** Task prompt **
Where the data below begins, start retyping exactly, and end on the line with "right hip: (234, 250)", which is included; no picture goes in.

Excerpted records START

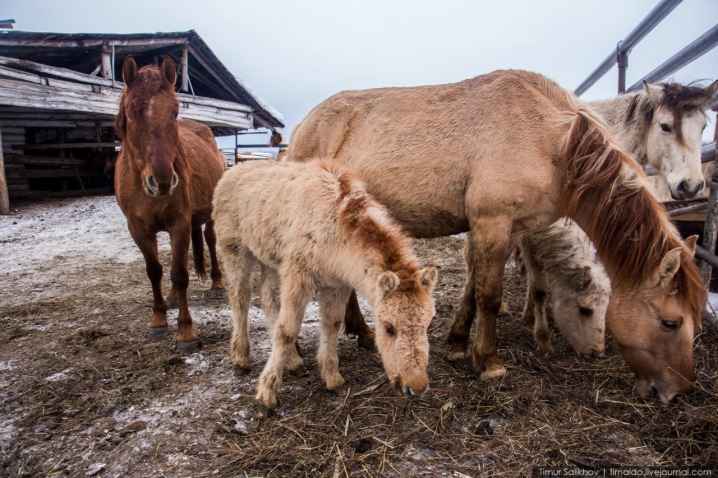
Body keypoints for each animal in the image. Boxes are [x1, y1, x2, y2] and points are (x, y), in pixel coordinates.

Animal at [114, 56, 226, 352]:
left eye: (174, 112)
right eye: (131, 112)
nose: (163, 180)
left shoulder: (180, 223)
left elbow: (179, 273)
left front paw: (186, 332)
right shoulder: (138, 228)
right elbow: (154, 271)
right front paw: (158, 319)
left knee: (210, 242)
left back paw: (217, 284)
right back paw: (173, 297)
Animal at [212, 159, 438, 416]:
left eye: (429, 324)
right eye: (389, 328)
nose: (416, 387)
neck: (335, 228)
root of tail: (232, 170)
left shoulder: (337, 284)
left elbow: (332, 324)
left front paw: (332, 379)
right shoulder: (298, 275)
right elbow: (287, 330)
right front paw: (266, 396)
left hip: (269, 260)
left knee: (268, 298)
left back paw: (293, 362)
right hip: (234, 250)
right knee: (240, 298)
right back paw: (241, 358)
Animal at [292, 69, 708, 402]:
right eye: (670, 322)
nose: (680, 391)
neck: (551, 139)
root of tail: (303, 125)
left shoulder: (507, 230)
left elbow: (475, 289)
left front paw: (459, 345)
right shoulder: (492, 221)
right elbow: (489, 296)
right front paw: (489, 362)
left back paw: (362, 334)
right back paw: (296, 352)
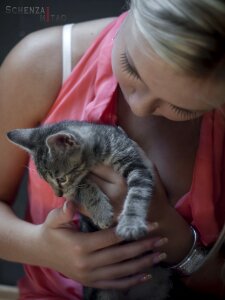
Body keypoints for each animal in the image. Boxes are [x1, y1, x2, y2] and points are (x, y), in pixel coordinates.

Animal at [7, 120, 171, 298]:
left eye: (61, 179)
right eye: (47, 181)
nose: (59, 195)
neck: (97, 156)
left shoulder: (137, 165)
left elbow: (138, 194)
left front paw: (131, 223)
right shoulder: (74, 191)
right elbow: (82, 186)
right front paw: (101, 211)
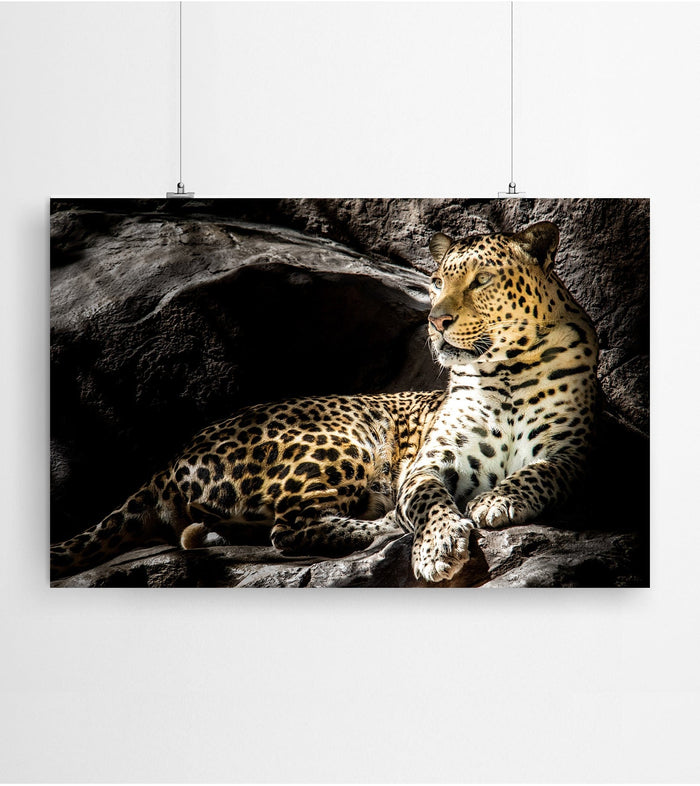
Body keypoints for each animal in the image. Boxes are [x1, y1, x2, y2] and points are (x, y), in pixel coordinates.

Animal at [50, 220, 598, 584]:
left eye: (482, 280)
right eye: (439, 281)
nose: (436, 320)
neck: (506, 371)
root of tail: (170, 460)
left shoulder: (572, 454)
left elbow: (540, 471)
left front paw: (497, 500)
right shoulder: (428, 463)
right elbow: (427, 500)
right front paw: (438, 546)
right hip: (342, 439)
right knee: (290, 529)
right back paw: (381, 526)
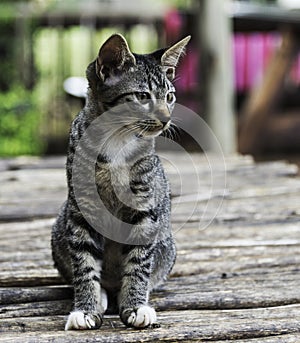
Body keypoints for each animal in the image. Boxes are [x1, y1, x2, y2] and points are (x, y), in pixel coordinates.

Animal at [51, 33, 190, 330]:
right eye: (142, 96)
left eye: (170, 96)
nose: (166, 119)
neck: (117, 139)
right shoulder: (81, 209)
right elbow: (84, 262)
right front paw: (86, 308)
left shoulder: (145, 207)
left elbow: (138, 262)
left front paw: (136, 305)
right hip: (60, 229)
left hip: (167, 243)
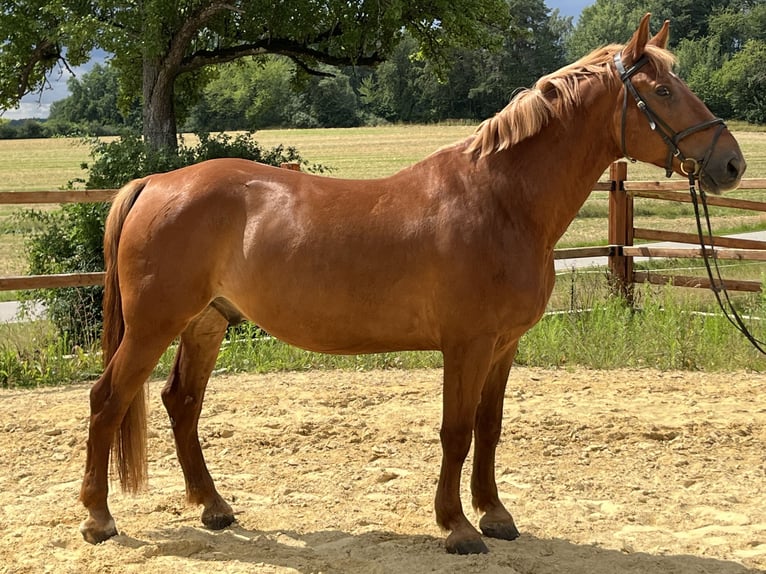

Excerpted records END

** Solution **
Body keypoints for each animal in the image. Boxes are [x1, y1, x2, y2] and points are (x, y), in pixel coordinates.

Animal at [114, 56, 226, 352]:
left eye: (174, 112)
right eye: (131, 112)
nose: (163, 180)
left shoulder: (180, 223)
left elbow: (179, 273)
left front paw: (186, 332)
right shoulder: (138, 228)
right elbow: (154, 271)
right front paw: (158, 319)
left knee: (210, 242)
left back paw: (217, 284)
right back paw: (173, 297)
Animal at [212, 159, 438, 416]:
left eye: (429, 324)
right eye: (389, 328)
nose: (416, 387)
neck: (335, 228)
root of tail: (232, 170)
left shoulder: (337, 284)
left elbow: (332, 324)
left front paw: (332, 379)
right shoulder: (298, 275)
right elbow: (287, 330)
right front paw: (266, 396)
left hip: (269, 260)
left knee: (268, 298)
left back paw: (293, 362)
right hip: (234, 250)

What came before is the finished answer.